Data for this task ▸
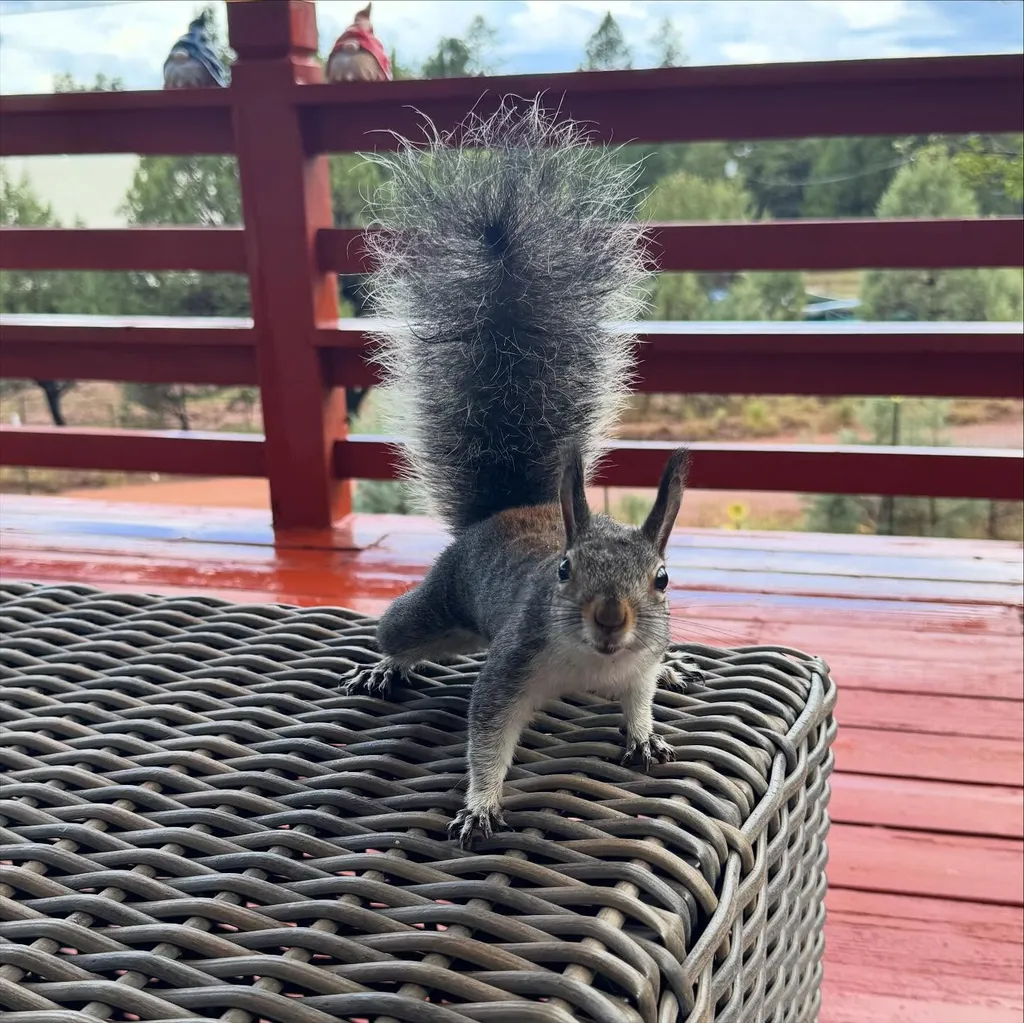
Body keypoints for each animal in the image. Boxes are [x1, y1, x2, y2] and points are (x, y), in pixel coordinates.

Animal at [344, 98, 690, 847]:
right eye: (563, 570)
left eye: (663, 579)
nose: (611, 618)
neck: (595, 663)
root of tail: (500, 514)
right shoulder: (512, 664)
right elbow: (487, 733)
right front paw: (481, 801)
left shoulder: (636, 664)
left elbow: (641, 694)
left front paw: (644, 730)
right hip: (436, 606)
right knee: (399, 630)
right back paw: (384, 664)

---

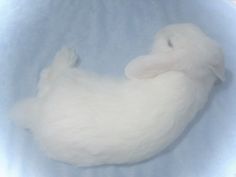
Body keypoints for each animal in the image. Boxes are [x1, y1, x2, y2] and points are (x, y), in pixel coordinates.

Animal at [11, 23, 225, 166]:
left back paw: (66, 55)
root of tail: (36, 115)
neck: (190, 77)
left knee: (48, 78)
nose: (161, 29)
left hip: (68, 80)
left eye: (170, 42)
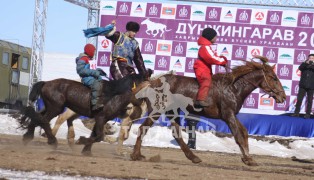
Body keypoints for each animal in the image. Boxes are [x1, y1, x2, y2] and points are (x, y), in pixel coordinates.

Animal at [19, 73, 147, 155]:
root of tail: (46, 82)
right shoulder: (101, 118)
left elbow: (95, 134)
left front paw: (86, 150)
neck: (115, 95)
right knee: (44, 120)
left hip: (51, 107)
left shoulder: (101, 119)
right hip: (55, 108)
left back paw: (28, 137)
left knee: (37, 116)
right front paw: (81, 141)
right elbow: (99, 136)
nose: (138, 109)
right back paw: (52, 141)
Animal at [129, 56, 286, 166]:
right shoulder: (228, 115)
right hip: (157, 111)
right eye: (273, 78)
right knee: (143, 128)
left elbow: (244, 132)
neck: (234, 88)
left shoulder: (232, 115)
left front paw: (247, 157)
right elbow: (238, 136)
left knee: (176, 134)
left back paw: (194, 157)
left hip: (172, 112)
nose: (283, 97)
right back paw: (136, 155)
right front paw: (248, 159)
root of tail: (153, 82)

Prompt ▸
Everything in the material above from the line that has "left hip: (51, 107)" through the line that has "root of tail: (153, 82)" must be duplicated exactly, with no other lines given.

Answer for the task ▸
left hip: (51, 107)
left shoulder: (101, 119)
right hip: (55, 108)
left back paw: (28, 137)
left knee: (37, 116)
right front paw: (81, 141)
right elbow: (99, 136)
nose: (138, 109)
right back paw: (52, 141)
Animal at [129, 56, 286, 166]:
right shoulder: (228, 115)
right hip: (157, 111)
right eye: (273, 78)
right knee: (143, 128)
left elbow: (244, 132)
neck: (234, 88)
left shoulder: (232, 115)
left front paw: (247, 157)
right elbow: (238, 136)
left knee: (176, 134)
left back paw: (194, 157)
left hip: (172, 112)
nose: (283, 97)
right back paw: (136, 155)
right front paw: (248, 159)
root of tail: (153, 82)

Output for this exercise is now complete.